4. Did Donald Trump or the Trump campaign approve, know of, or in any way assist in the release or distribution of the materials hacked by Russia?

5. To what degree does the Christopher Steele (a former UK intelligence officer) series of memoranda accurately reflect that Russia treated Donald Trump as a “cultivated” person for a period of years prior to the 2016 election?

6. To what degree does Russia hold materials that could compromise Pres. Trump or subject him to blackmail?

7. Has Donald Trump promised to modify US foreign or domestic policy, including the lifting of economic sanctions against Russia or Russian nationals, in exchange for benefits to himself personally or to his businesses?

8. Did Donald Trump or members of the Trump campaign receive funding directly or indirectly for business, political or any other purpose from Russia?

9. Did Donald Trump or members of the Trump campaign ever solicit or negotiate for a stake in the Russian natural resource company, Rosneft, in exchange for the Russian desired modification of economic sanctions?

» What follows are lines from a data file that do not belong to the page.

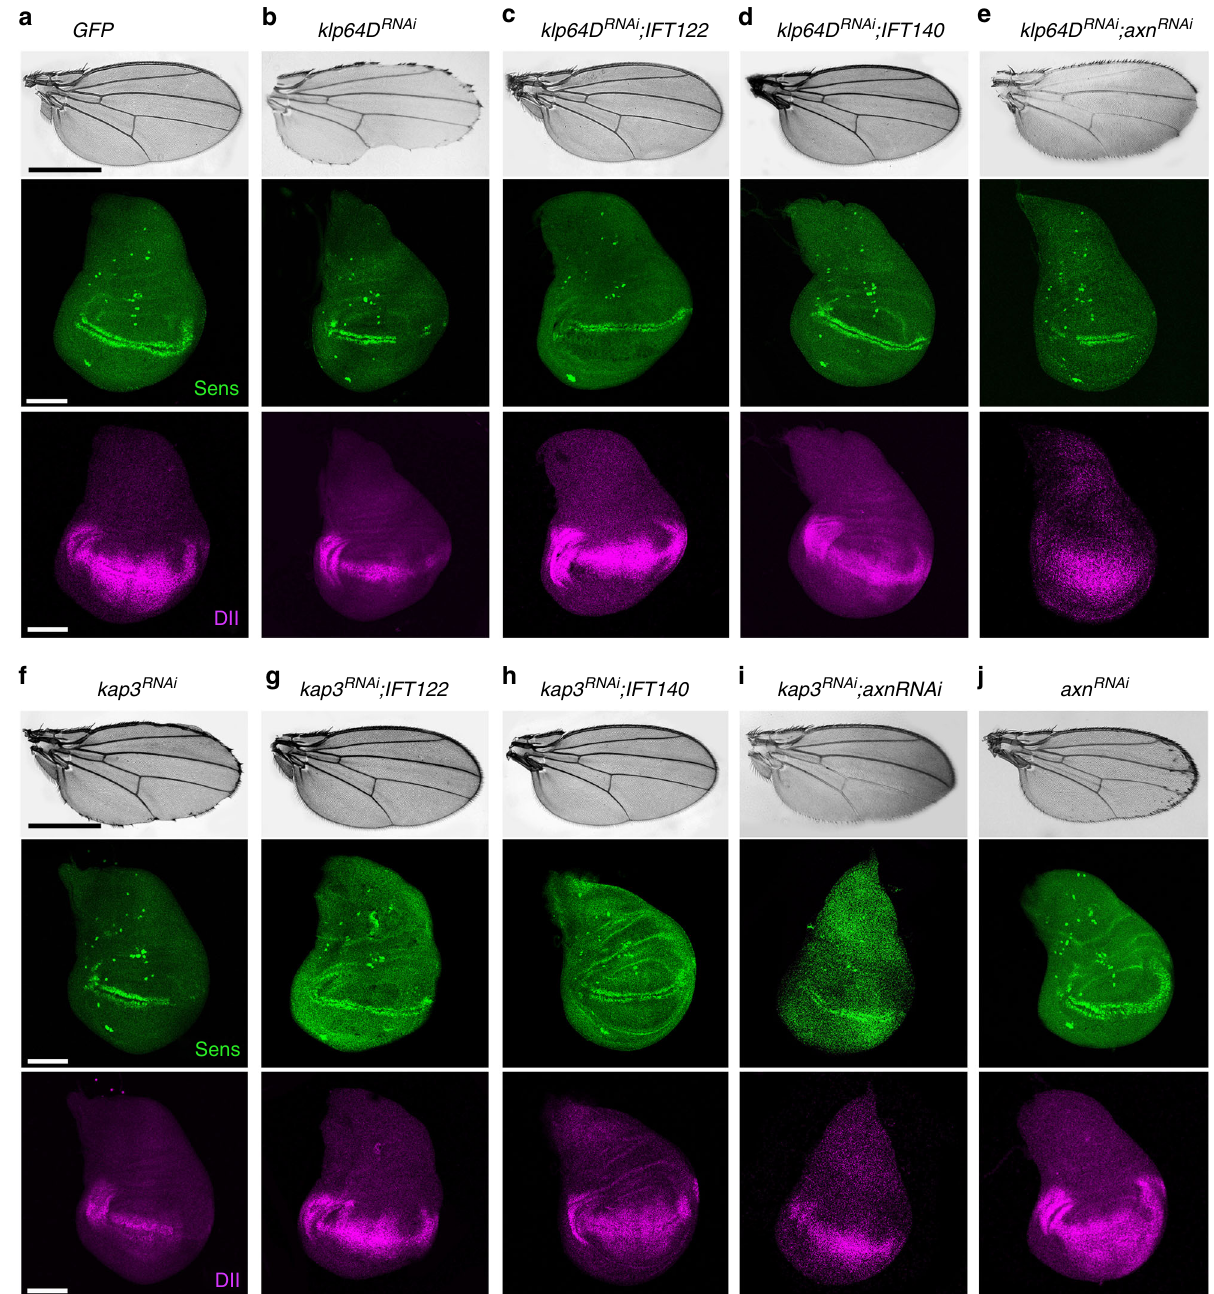
Fig. 1 Genetic interactions between kinesin-2, IFT-A components, and Wg-signaling. All panels were using the wing margin driver C96-Gal4 . Adult wings: anterior is up and distal to right; wing discs: ventral is up and anterior to the left. a UAS-GFP ( C96 > GFP ) control wing. C96 > GFP (control) with wild-type Sens (in green) and Dll (in magenta) expression at/near D/V boundary of wing imaginal discs. b C96 > klp64D RNAi , note wing notching phenotype. C96 > klp64D RNAi , note partial loss of Sens (in green) and reduction of Dll (in magenta), consistent with adult wing defects. c , d Notching caused by klp64D RNAi is suppressed by co-overexpression of IFT-A components. Genotypes as indicated above panels. Sens (in green) and Dll expression (in magenta) were restored by co-overexpression of IFT-A components. e Notching caused by Klp64D knockdown is only partially suppressed by axin RNAi . Reduction of Sens and Dll expression (see b) was only partially restored by axin knockdown (see below, panel ( j ), for axin RNAi alone as control). f C96 > kap3 RNAi , note wing notching and margin loss. Reduced Kap3 function causes partial loss of Sens and Dll expression. Margin defects caused by kap3 RNAi knockdown were suppressed by co-overexpression of IFT-A components ( g , h ), and Sens and Dll expression at the D/V boundary in C96 > kap3 RNAi is restored by co- overexpression of IFT-A components. i Margin defects caused by kap3 RNAi knockdown are partially suppressed by axin RNAi . Reduction of Sens (green) and Dll expression (magenta) are also partially rescued by Axin KD. j C96 > axin RNAi , which hyperactivates the Wg pathway, induces extra margin bristles. C96 > axin RNAi wing discs also show ectopic Sens and Dll expression. Scale bars represent 100 and 30 µ m. All the tested wings show phenotype ( n =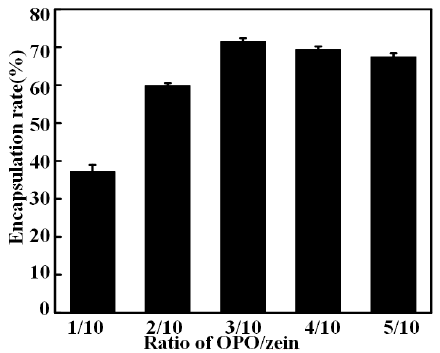
Figure 2. Encapsulation rate of different mass ratios of OPO/zein (1/10, 2/10, 3/10, 4/10, 5/10).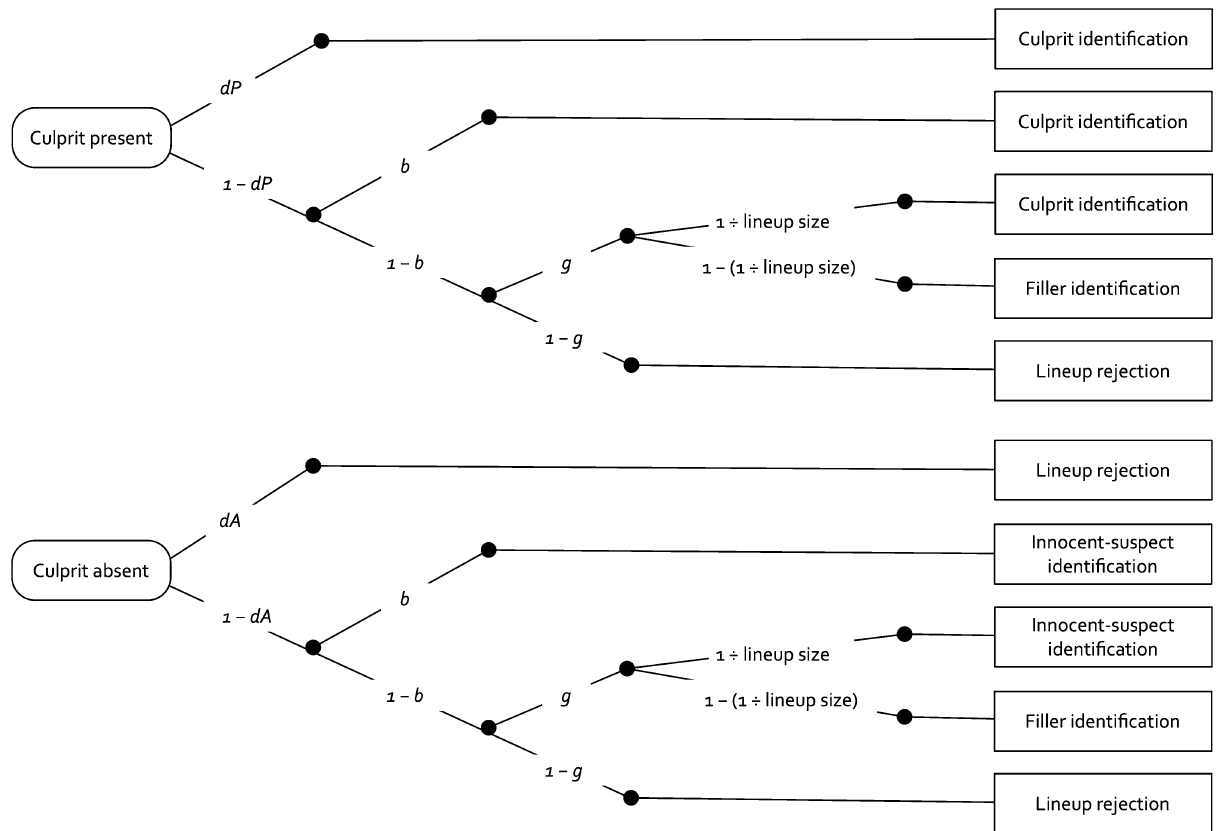
Figure 1. Graphical illustration of the 2-HT eyewitness identification model. The rounded rectangles on the left represent lineups in which the culprit is either present or absent. The rectangles on the right represent the possible responses of an eyewitness in a culprit-present or a culprit-absent lineup. The letters attached to the branches represent the probabilities of the latent cognitive processes postulated by the model that lead to the responses of the eyewitness ( dP : detection of the presence of the culprit; b : biased selection of a suspect who stands out from the fillers; g : guessing-based selection among the lineup members; dA: detection of the absence of the culprit). The lineup size is a known constant: the number of persons in the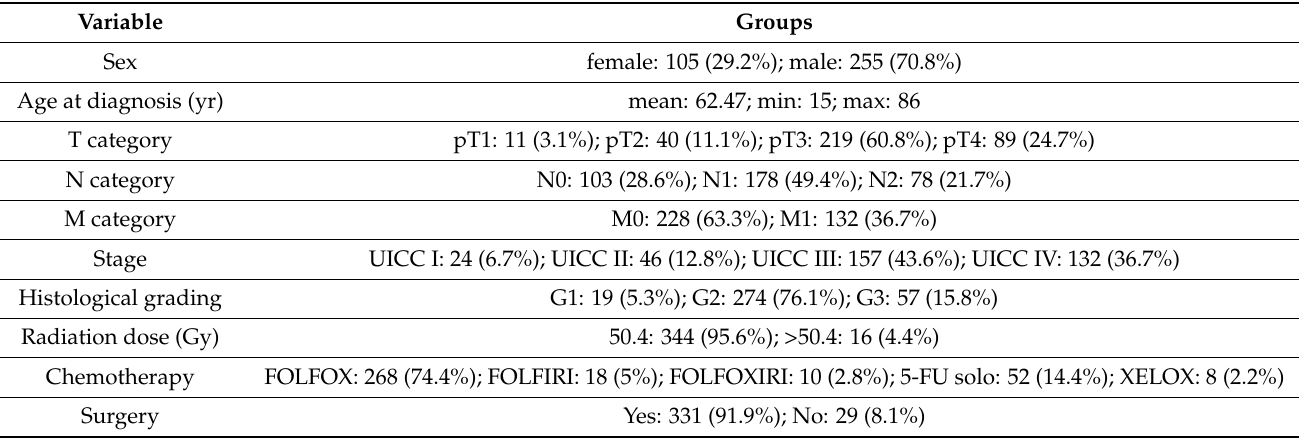
Table 1. Clinical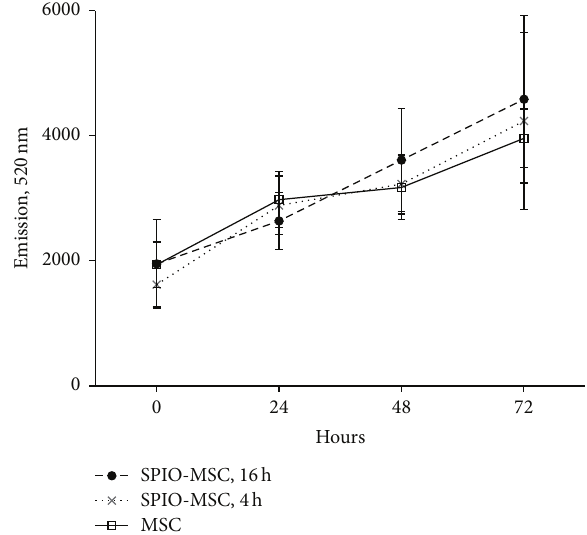
Figure 2: Cell proliferation shown over 72 hours after labeling with SPIOs for 4 or 16 hours as compared with untreated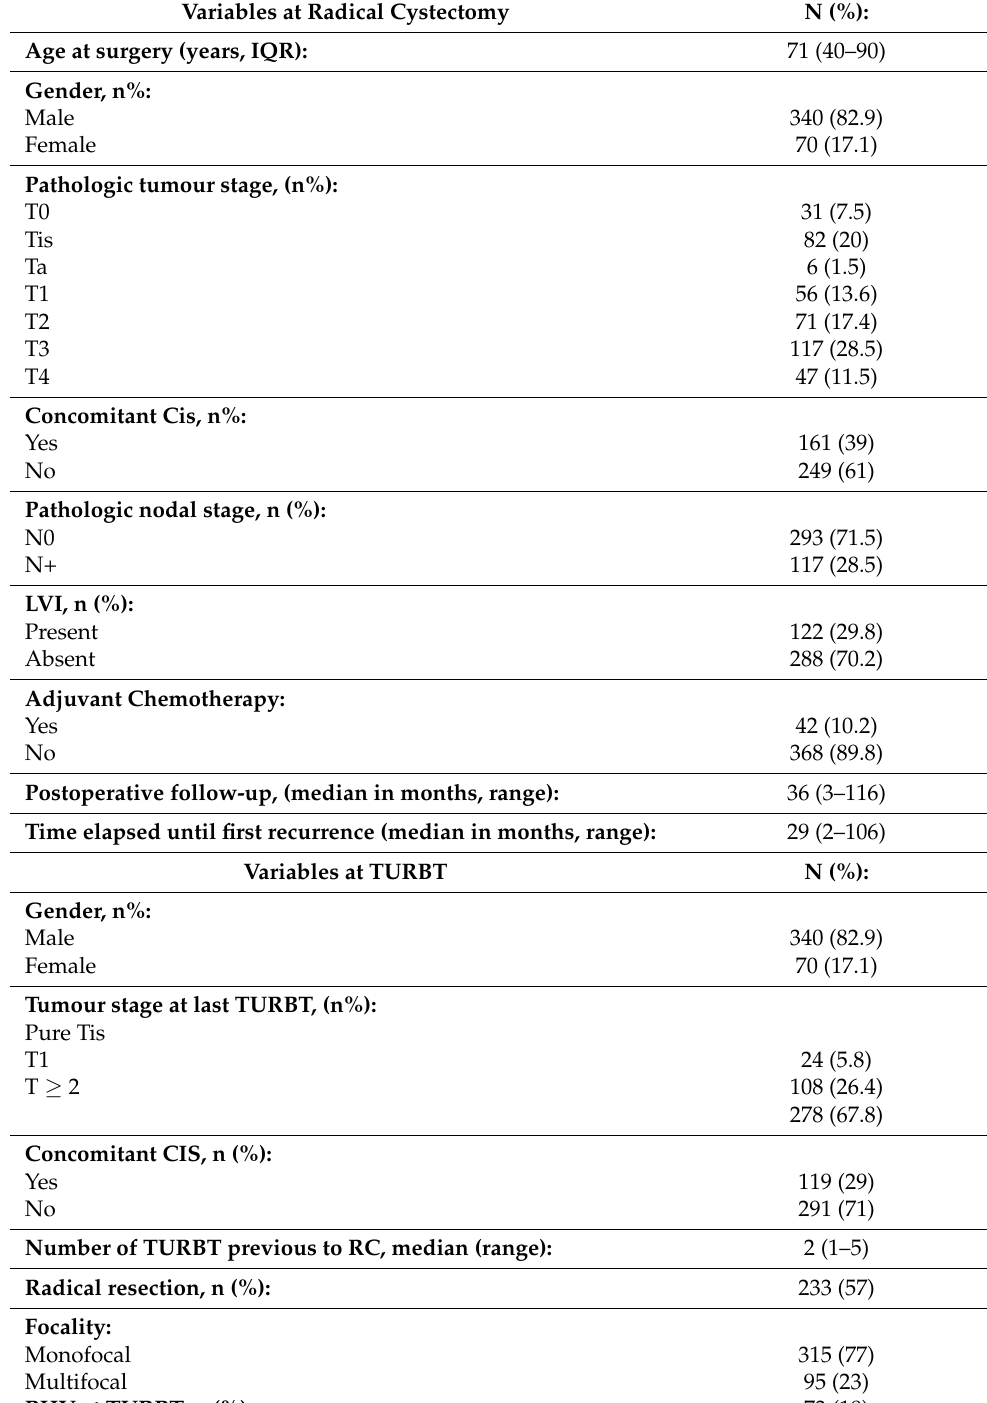
Table 1. Clinical–pathological characteristics of patients after RC and TURBT according to the TNM classification (VIII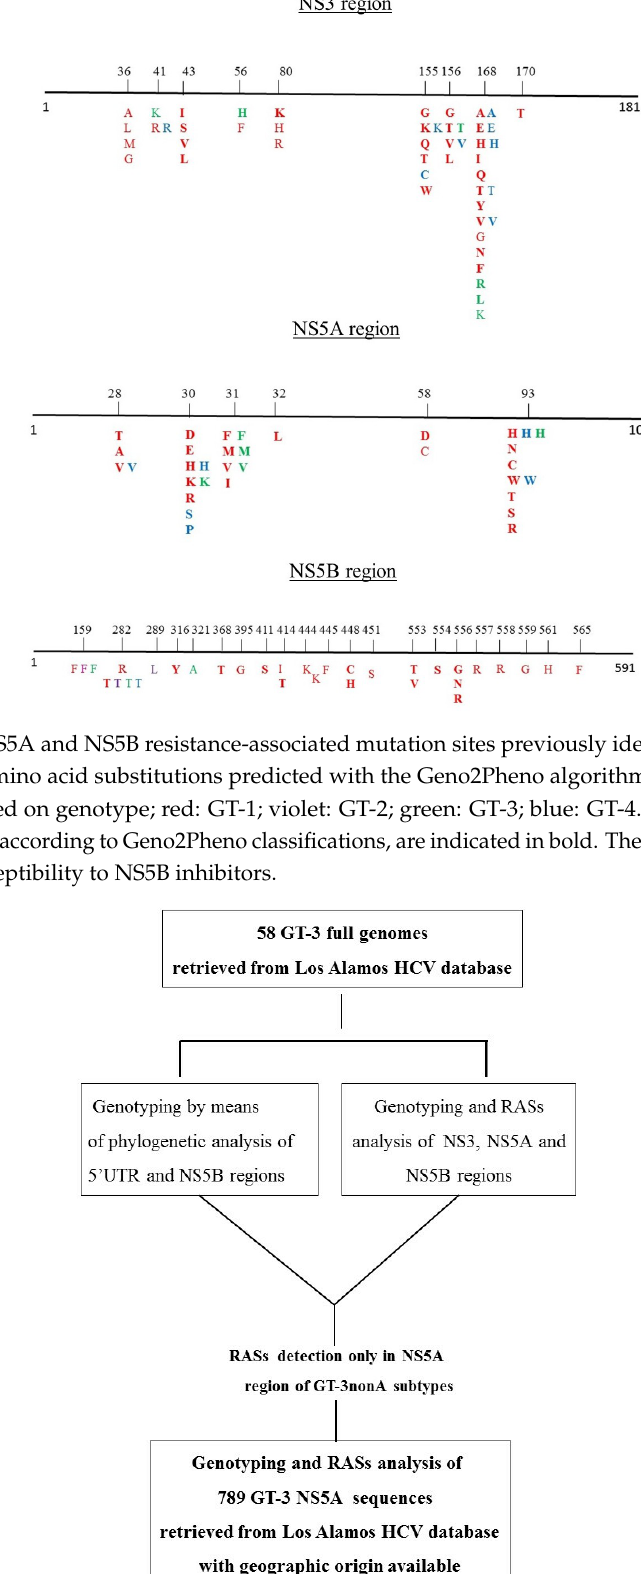
Figure 2. Schematic representation of the study design.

Did Donald Trump or members of the Trump campaign discuss financing for Trump real estate projects with the Russian government’s VEB bank or any other Russian financial institution?

10. Was Michael Cohen, the personal lawyer to Donald Trump, tasked with engaging in a cover up of Russia’s involvement in the 2016 campaign? Relatedly, did Donald Trump or the Trump campaign ever contribute to a fund to buy the silence of the actual hackers?

In sum, Comey is believable;

Comey has established a prima facie case of obstruction, but sitting presidents cannot be indicted; and given the support Trump retains among “his core” — the working families of America — a prima facie case of obstruction — even when recounted by a public servant who can hold our attention longer than Kevin Spacey in a “House of Cards” is just not enough to impeach.

Comey’s testimony is devoid of what his investigation had thus far ascertained with respect to Trump-Russian collusion, but thanks to a vigilant press, the dots are multiplying, and if Robert Mueller is as good as he is reputed to be, those dots will soon be connected.

If Mueller’s connected dots point to Trump and his campaign knowing that the Russians were the source of the stolen materials posted by Wiki-leaks, then Trump’s foreign sympathies and his knowing participation in the use of Russian-stolen materials to defeat Mrs. Clinton should disqualify him from spending a single additional minute bearing the power and duty of the President of the United States.

In other words, Michael Pence of Indiana may be our nation’s “designated survivor” — no embellishment needed or wanted — only a workable government that will take governing, and not just investigating, seriously.

We are demonstrating that our constitutional Republic retains the capability to address modern challenge, especially that of bullies in closed societies.